◆ The data
================

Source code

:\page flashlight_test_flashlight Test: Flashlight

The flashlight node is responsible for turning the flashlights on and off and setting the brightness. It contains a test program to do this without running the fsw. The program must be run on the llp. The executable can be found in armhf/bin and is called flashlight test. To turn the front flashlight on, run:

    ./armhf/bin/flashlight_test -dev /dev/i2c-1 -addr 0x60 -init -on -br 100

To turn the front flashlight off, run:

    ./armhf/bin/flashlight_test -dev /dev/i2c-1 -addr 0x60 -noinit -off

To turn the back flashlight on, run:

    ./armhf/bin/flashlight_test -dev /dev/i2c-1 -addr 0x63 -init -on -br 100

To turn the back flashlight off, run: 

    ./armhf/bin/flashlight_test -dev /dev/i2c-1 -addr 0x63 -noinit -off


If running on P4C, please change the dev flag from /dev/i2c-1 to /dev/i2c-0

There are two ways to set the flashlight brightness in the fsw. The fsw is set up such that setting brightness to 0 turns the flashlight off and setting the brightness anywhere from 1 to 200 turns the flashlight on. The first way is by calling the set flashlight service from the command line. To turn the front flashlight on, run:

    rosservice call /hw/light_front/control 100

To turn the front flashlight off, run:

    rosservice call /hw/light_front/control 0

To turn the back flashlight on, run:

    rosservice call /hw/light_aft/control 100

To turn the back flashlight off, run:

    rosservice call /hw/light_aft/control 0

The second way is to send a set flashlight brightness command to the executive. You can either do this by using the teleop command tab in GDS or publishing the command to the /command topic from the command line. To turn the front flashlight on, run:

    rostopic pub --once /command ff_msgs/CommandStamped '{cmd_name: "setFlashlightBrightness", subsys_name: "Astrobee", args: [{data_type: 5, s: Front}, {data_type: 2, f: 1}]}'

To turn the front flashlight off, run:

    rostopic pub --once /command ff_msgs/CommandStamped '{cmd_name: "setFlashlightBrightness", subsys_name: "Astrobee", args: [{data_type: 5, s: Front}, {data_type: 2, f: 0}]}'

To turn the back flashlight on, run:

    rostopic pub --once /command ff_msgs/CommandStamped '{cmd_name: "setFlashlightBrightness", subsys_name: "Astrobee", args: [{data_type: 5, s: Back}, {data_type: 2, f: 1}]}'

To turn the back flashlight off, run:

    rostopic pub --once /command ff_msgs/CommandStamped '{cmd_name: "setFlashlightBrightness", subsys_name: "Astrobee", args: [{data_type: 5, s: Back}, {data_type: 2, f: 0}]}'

================

◆ Assignment
For the string "control", tally the lines above that contain it and give only the figure.

◆ Task response
4